The largest of the deep, elongated lakes in the community was part of the original pasture land. Spring fed, it provides water for the other five, man-made lagoons. Most of the 321 homes back onto one of the lakes. The few that don’t are separated from their neighbors by lush greenery.

pasture2When Lennar bought U.S. Home, it started to offer models from its new acquisition as well. As a result, there are a variety of homes in Laurel Lakes, ranging in size from 1,900 to more than 3,000 square feet — 3- and 4-bedroom domiciles priced in the middle to high $300,000s and $400,000s. The prevailing architectural styles are Florida contemporary with a hint of Mediterranean. Each residence has either slate or barrel tile roofs. A number of homes have 12-foot vaulted ceilings.

“I like the fact that you don’t get the feeling of a cookie-cutter neighborhood,” says Jill Johns, a Realtor with Re/Max Alliance Group. Johns was on the original Lennar sales team. “I left and came back in 2004. Things were busy. It was a crazy time,” she remembers.

Since then, she and her husband, Larry, have been doing resales in Laurel Lakes. “I’ve sold a lot of homes there, some of them several times,” she says. Currently, they have two listings, at 2863 Grazeland Drive and 2499 Farms Court.

She recalls the growing pains of rapid development. “There were some difficulties” when infrastructure was not installed quickly enough, she added, and “some homes bought in 2004 were not delivered until 2006.”

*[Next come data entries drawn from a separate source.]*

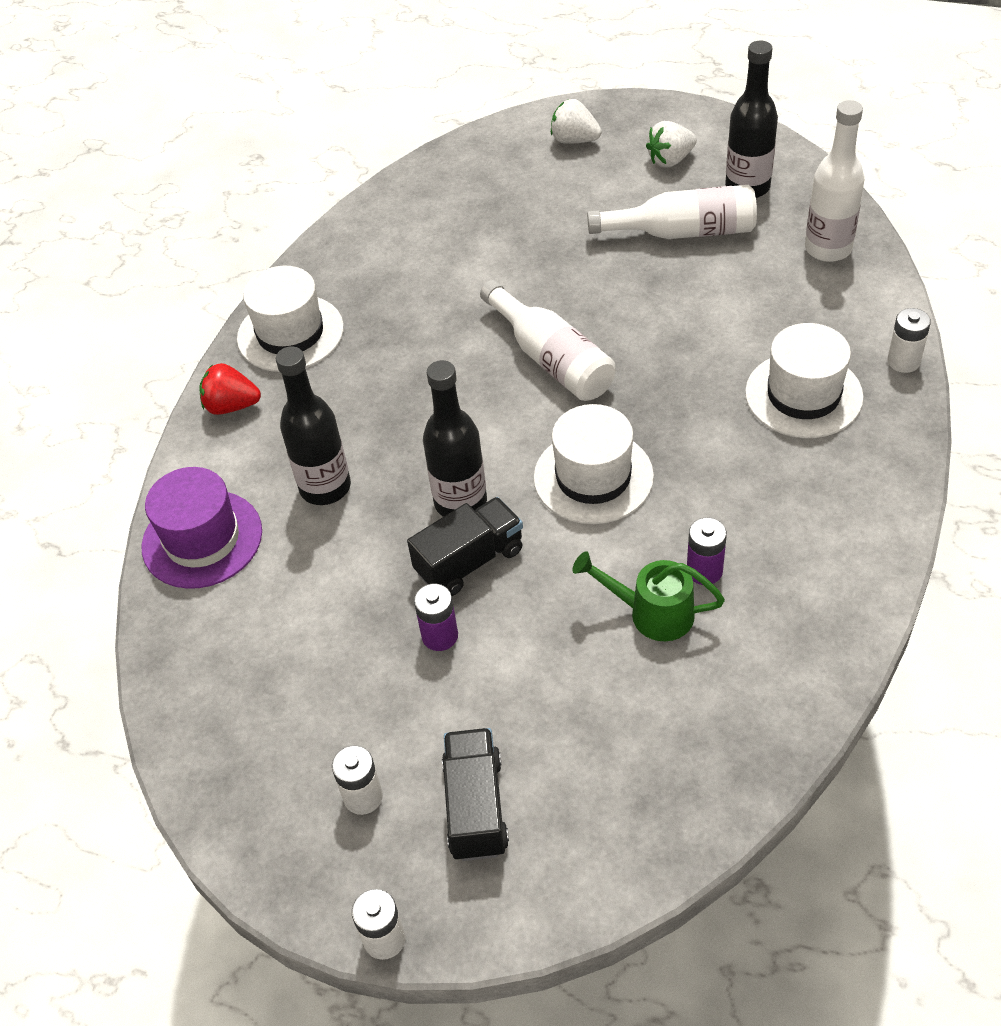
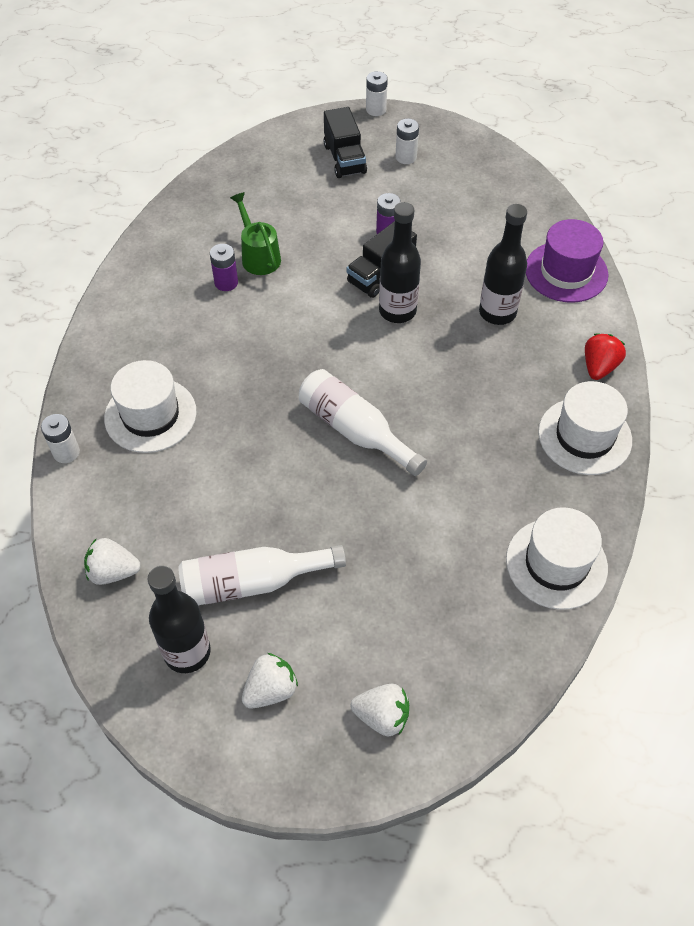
camera: 165 degrees right, 5 degrees up
(231, 406) = (599, 367): red strawberry -> red strawberry turned 60 degrees counterclockwise
(593, 477) = (307, 336): white hat -> white hat (556, 563)
(651, 613) = (258, 256): green watering can -> green watering can turned 120 degrees counterclockwise
(828, 248) = (113, 572): white bottle -> white strawberry

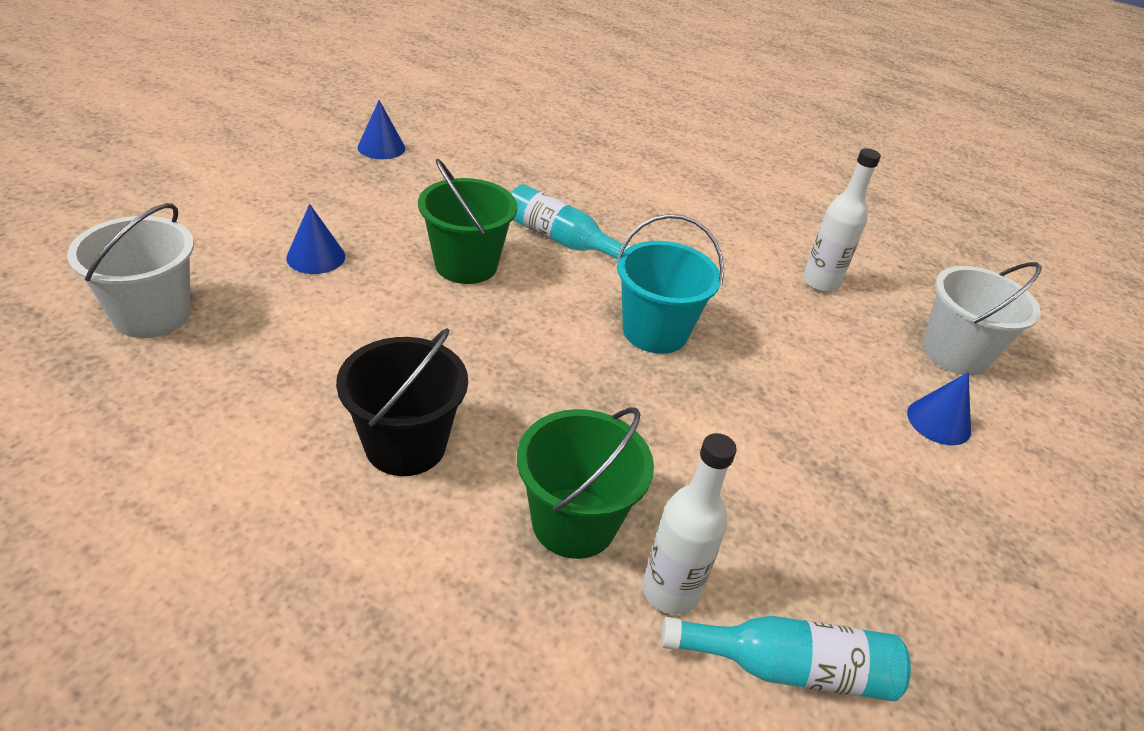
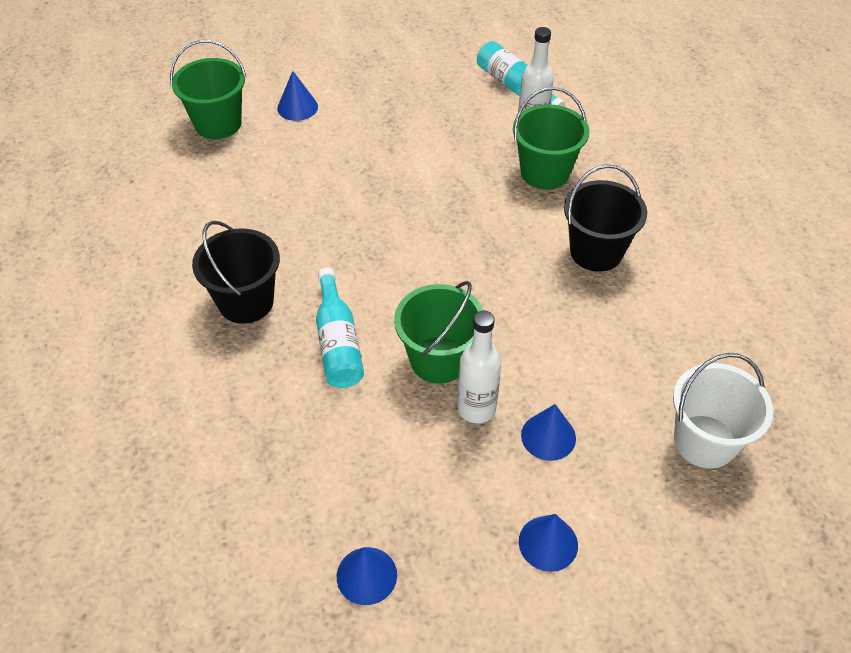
camera: 130 degrees left, 10 degrees up
(264, 202) = (548, 543): none -> blue cone
(655, 331) = (373, 234): turquoise bucket -> none
(667, 232) = (246, 302): none -> black bucket
(820, 282) = (209, 202): white bottle -> white bottle (476, 408)
(955, 353) = (218, 124): white bucket -> green bucket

But that seems like a long-forgotten glitch. Lennar is in the process finishing out the final empty section in neighborhood, located in the southwest corner next to Laurel Oaks Country Club. The builder is putting up a model and offering several ground plans for the 31 residences. “Right now you have to contact them to purchase, or use a Realtor. Once it is finished, it will sell out quickly,” she predicts.

Residents are a mix of professionals, retirees, snowbirds and families — the district schools are Tatum Ridge Elementary, McIntosh Middle and Sarasota High School. “I know my neighbors and they’re all great people and very helpful,” says Hamilton Queen.

Laurel Lakes has a number of amenities. Many residents take advantage of the community clubhouse, fitness center, heated swimming pool and tennis courts. Others go kayaking in the largest of the lakes.

Homeowners’ association fees are $1,117 per year and include reclaimed water for lawn irrigation. There are no community district development (CDD) fees.

Although Laurel Lakes is still one the outskirts of town, recent development has caught up to it. Rothenbach Park and its hiking and biking trails are a half-mile away at the intersection of Iona and Bee Ridge Road. The new Publix and small strip mall across the street there are virtually part of the neighborhood, and a number of golf courses are just around the corner.

While the widening of Bee Ridge Road can be a traffic nuisance, Palmer Boulevard to Fruitville Road is a good alternative for getting quickly to Interstate 75 and downtown. Once it construction is complete, there will be easy access to Doctors Hospital and the shopping, banking and dining opportunities along Cattlemen Road.

“People like it here because it isn’t in the midst of the hubbub, and you can still be everywhere within 15 to 20 minutes,” says Johns. According to Zillow, 12 properties are on the market, ranging in price from $330,000 to $556,900.